The basic premise of the website involved posting booking photographs and arrest details from different department websites online. If individuals wanted their pictures “unpublished” so they could avoid the stigma and discrimination that accompanies a criminal history (images were shared even when the charges in question were dismissed or mistaken), they were directed to another website where they had to pay a fee. These fees allegedly ran from $399 to remove one mugshot to up to $15,000 for a profile. For three years, the site had apparently extorted more then 2 million dollars from 5,703 people.

The sites are still operational, with their disturbing FAQs and an awful “Testimony” section.

**Given records**
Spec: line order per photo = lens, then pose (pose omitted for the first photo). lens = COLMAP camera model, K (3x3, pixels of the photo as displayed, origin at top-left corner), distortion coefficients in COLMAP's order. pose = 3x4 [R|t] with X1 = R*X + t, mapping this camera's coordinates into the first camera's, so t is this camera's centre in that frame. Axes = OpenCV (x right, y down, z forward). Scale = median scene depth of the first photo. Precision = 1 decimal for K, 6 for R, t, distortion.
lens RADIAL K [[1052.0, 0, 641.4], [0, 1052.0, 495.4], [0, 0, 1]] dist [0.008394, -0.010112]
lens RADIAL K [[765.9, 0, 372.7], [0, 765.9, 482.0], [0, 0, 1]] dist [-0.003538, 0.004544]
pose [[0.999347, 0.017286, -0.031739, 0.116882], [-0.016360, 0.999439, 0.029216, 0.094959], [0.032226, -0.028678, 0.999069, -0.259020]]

==

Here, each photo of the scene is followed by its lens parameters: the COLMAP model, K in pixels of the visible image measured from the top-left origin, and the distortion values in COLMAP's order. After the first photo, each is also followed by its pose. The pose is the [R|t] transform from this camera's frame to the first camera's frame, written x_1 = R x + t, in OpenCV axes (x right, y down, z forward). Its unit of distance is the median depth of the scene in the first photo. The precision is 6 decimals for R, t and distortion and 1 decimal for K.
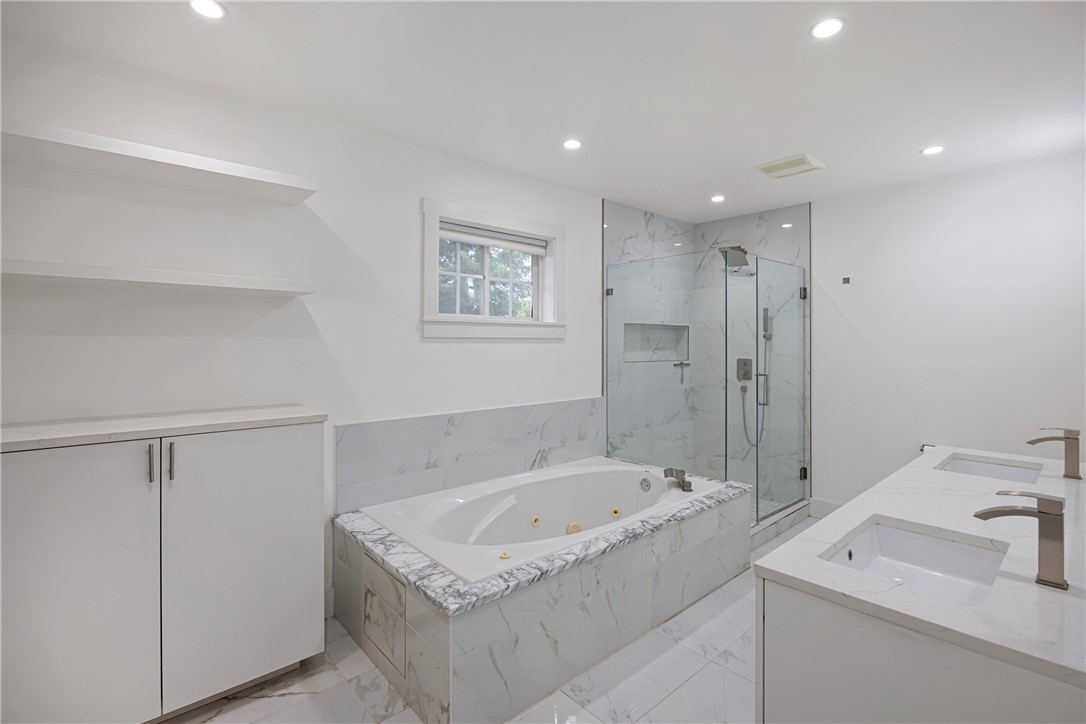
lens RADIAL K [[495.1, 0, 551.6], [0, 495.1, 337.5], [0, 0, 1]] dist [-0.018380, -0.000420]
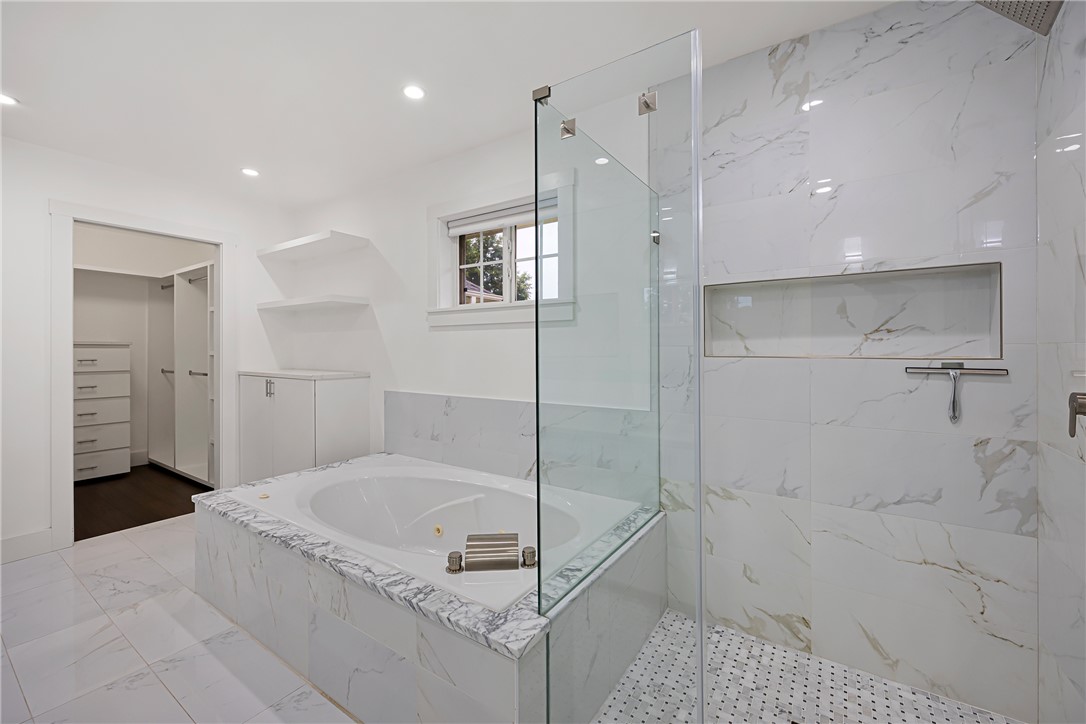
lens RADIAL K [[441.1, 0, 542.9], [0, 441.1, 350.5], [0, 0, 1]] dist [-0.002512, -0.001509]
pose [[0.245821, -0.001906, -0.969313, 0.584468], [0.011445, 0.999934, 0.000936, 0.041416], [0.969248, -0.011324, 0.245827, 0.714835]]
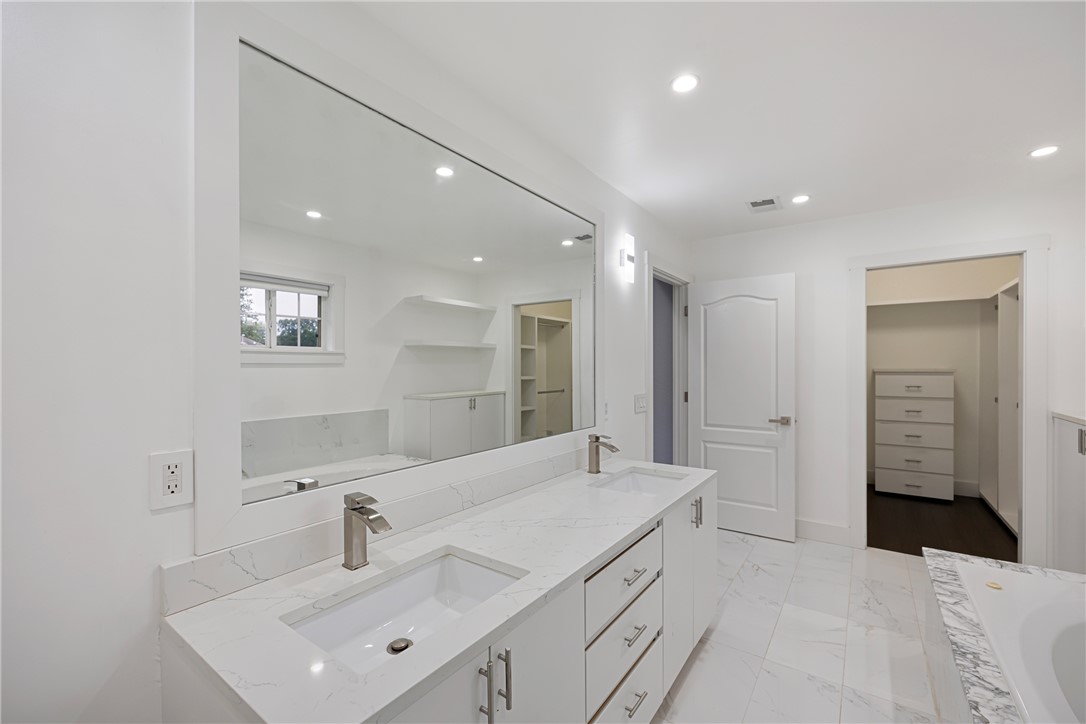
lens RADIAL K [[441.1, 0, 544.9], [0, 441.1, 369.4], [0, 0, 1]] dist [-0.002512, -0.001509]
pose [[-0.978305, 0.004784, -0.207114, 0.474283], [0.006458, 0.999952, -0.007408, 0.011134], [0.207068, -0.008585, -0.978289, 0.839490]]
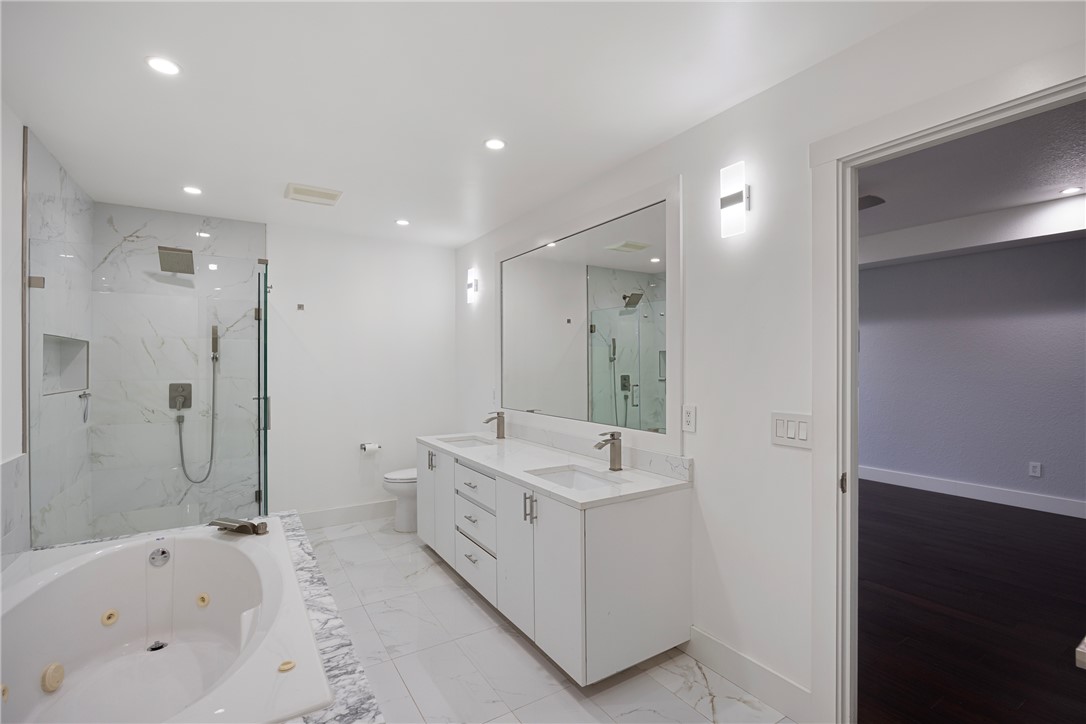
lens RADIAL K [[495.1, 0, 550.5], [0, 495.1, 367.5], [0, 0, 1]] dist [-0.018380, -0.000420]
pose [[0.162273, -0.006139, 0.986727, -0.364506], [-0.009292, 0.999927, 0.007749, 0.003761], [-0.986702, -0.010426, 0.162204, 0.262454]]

* * *

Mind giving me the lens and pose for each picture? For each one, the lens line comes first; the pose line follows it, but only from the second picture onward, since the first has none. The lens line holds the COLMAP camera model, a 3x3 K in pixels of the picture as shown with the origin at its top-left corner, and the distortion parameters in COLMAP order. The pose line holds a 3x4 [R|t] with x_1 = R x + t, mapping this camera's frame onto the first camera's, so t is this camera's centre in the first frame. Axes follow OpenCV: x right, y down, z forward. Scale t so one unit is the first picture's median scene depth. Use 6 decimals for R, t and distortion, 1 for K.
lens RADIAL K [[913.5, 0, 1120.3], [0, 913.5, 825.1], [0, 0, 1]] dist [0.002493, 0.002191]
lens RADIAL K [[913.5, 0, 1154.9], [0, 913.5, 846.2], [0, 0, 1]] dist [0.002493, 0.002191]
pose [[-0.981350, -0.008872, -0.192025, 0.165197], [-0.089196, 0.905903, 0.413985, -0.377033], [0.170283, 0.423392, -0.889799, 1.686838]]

**Required action 1**
Count the lines of the records that contain the string "mapping", treating case as significant. Reply with the number alone.
**Required action 2**
Pick up the passage about the mugshot website where it stops and continue it.
The passage about the mugshot website has no connection to the records.

**Reply 1**
2

**Reply 2**
The practice is nothing short of exploitative, and the stories from individuals struggling to find jobs because they were busted with less than a gram of weed at 18, or who were wrongly convicted of a crime is nothing short of tragic. The four operators, Thomas Keesee, Sahar Sarid, Kishore Vidya Bhanvnanie, and David Usdan, were arrested “on charges of extortion, money laundering, and identity theft.” Keesee and Sarid’s mugshots are now being shared on the internet.

California Attorney General Xavier Becerra said, “This pay-for-removal scheme attempts to profit off of someone else’s humiliation…Those who can’t afford to pay into this scheme to have their information removed pay the price when they look for a job, housing, or try to build relationships with others. This is exploitation, plain and simple.”